_PAGE EXTRACT_:
The full standard is ISO 19005-1:2005 (purchase required). The PDF Association maintains a free primer at pdfa.org that covers the practical implications of each clause without the ISO membership barrier.

What the pre-flight checker does

The /pdf-to-pdfa-precheck tool runs the ten checks above against your PDF, in your browser, and reports PASS, WARN, or FAIL per check with the exact remediation tool for each failure. The implementation uses a hybrid approach: pdf-lib parses the catalog and page tree for structural inspection, while raw byte-stream regex scanning catches objects and annotations that pdf-lib does not expose directly. Total runtime is 5 to 15 seconds depending on the document size.

Each FAIL row in the output expands to show what we found and the exact tool to fix it. Examples:

  • FAIL on encryption → /unlock-pdf to remove the password locally, then re-run the pre-check.
  • FAIL on AcroForm appearances → /flatten-pdf to bake form fields into the page content stream. After flattening, the form is no longer interactive but the visual layout is preserved and PDF/A clauses pass.
  • FAIL on missing OutputIntent or ICC profile → use Ghostscript with the PDF/A flag to add a sRGB OutputIntent. The exact command is in the next section.
  • FAIL on transparency or font embedding → these are not fixable by single-tool tweaks. The honest answer is to re-export the source from Word, LaTeX, or LibreOffice with PDF/A enabled, or run the existing PDF through Ghostscript or Acrobat Pro.
  • FAIL on embedded files or JavaScript → use /redact-pdf workflow to remove the offending objects, or re-export from the source if the embedded content is part of the original document layout.

The checker also exports a JSON report with each finding, byte offset, and recommended fix — useful for CI gates that run on generated PDFs, or for compliance evidence packages where the pre-check output is part of the audit trail.

Tools that actually produce valid PDF/A-1b

If the pre-check shows FAIL on your file, three tools produce veraPDF-clean output today. None is browser-only.

1. Ghostscript (free, open source)

One command, runs locally, no upload:

gs -dPDFA=1 -dPDFACompatibilityPolicy=1 \
   -sColorConversionStrategy=RGB \
   -sOutputICCProfile=sRGB.icc \
   -sDEVICE=pdfwrite \
   -o output.pdf input.pdf

sRGB.icc ships with most Ghostscript installs in the iccprofiles/ directory. On macOS install with brew install ghostscript. On Ubuntu use apt install ghostscript. On Windows download from ghostscript.com/releases. The output passes veraPDF on most office documents — the failure modes are usually edge cases with non-Latin scripts (font character encoding completeness) or content streams inside Form XObjects.

2. Adobe Acrobat Pro (paid, ~USD 14.99/month)

_WRITTEN REQUEST 1_:
Quote word for word from the PDF/A guide the stretch from "What the pre-flight" through "re-run the pre-check.".
_WRITTEN REQUEST 2_:
Translate this sentence from the PDF/A guide into Spanish: "Total runtime is 5 to 15 seconds depending on the document size."
_WRITTEN REQUEST 3_:
Continue the PDF/A guide from the point where it stops.

_SUPPLIED INFORMATION_:
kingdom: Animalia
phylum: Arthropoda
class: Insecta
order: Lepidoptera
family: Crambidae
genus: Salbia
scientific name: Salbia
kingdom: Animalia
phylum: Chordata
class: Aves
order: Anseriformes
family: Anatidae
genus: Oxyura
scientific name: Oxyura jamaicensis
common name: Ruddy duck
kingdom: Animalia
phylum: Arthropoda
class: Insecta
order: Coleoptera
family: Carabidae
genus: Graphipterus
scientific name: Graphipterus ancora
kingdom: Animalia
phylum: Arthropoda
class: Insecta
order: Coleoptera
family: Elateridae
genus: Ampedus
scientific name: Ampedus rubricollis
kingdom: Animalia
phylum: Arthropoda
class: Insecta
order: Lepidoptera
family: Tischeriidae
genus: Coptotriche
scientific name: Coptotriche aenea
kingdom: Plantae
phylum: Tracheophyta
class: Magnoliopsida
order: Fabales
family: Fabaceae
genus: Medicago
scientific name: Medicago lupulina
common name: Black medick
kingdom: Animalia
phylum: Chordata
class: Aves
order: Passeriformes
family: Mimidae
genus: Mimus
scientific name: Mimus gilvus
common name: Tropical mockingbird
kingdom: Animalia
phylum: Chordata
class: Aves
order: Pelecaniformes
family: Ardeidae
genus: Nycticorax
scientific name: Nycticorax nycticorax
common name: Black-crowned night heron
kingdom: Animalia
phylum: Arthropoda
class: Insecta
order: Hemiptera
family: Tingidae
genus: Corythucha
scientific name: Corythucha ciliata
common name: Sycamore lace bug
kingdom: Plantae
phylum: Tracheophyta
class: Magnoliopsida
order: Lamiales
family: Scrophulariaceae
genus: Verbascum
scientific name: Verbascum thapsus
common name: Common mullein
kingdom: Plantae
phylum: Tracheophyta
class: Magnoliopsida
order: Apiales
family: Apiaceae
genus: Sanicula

_RIGHT ANSWER 1_:
What the pre-flight checker does

The /pdf-to-pdfa-precheck tool runs the ten checks above against your PDF, in your browser, and reports PASS, WARN, or FAIL per check with the exact remediation tool for each failure. The implementation uses a hybrid approach: pdf-lib parses the catalog and page tree for structural inspection, while raw byte-stream regex scanning catches objects and annotations that pdf-lib does not expose directly. Total runtime is 5 to 15 seconds depending on the document size.

Each FAIL row in the output expands to show what we found and the exact tool to fix it. Examples:

  • FAIL on encryption → /unlock-pdf to remove the password locally, then re-run the pre-check.

_RIGHT ANSWER 2_:
El tiempo total de ejecución es de 5 a 15 segundos, según el tamaño del documento.

_RIGHT ANSWER 3_:
File → Save As Other → PDF/A. Acrobat Pro is the most reliable conversion path because the same vendor wrote the original PDF specification and the reference implementation. The internal handling of ICC profiles, font subsetting, XMP authoring, and transparency flattening is the most complete in the market. The subscription cost is meaningful for individual filers; for CS firms and CA practices it is usually already in the budget.

3. LibreOffice (free, open source)

File → Export As → Export As PDF → General tab → check PDF/A-1a. Works only when the source document is editable in LibreOffice (.docx, .odt, .xlsx, .pptx). The output is generally clean but has occasional font-embedding gaps for less common scripts — run the pre-check on the result before submitting. For documents that originated in Word or Google Docs, exporting to PDF/A directly from the source application is usually cleaner than exporting to PDF and converting after.

The full workflow: precheck → fix → re-precheck → submit

For a CS preparing an annual return at 4 PM with a 5 PM deadline, the practical workflow is:

  1. Run the pre-check first. Drop the assembled PDF into /pdf-to-pdfa-precheck. In 5 to 15 seconds you get a per-clause PASS / WARN / FAIL report. If everything is PASS, skip to step 4.
  2. Fix each FAIL with the recommended tool. Encryption → unlock-pdf. AcroForm appearances → flatten-pdf. Missing OutputIntent → run the Ghostscript command above. Transparency → re-export from source with PDF/A enabled, or run through Acrobat Pro / Ghostscript. Each fix is local, with no upload.
  3. Re-run the pre-check. Confirm every clause now reports PASS. WARN findings are usually safe to submit but worth flagging in your filing notes if the document is large or unusual.
  4. Validate with veraPDF before the deadline. For high-stakes filings, the final gate is veraPDF itself. Download from verapdf.org/software, run java -jar verapdf-greenfield-X.Y.Z.jar --format text yourfile.pdf. If both the pre-check and veraPDF pass, the regulator portal will accept the file.
  5. Submit. Upload to MCA21, GSTN, or the relevant e-filing portal. Keep the JSON pre-check report and the veraPDF output in your records — useful evidence if the file is challenged later or if there is a dispute about upload time.

Your PDF stays in your browser

The pre-flight checker reads your PDF into the page's memory, runs the ten clause checks with JavaScript and byte-pattern scanning, and renders the report locally. No upload — verify it yourself in the DevTools Network tab. PDFs that get pre-checked are disproportionately sensitive (annual returns, board minutes, court submissions); browser-local is the only honest posture.

Frequently asked questions

Can a browser tool truly convert PDF to PDF/A?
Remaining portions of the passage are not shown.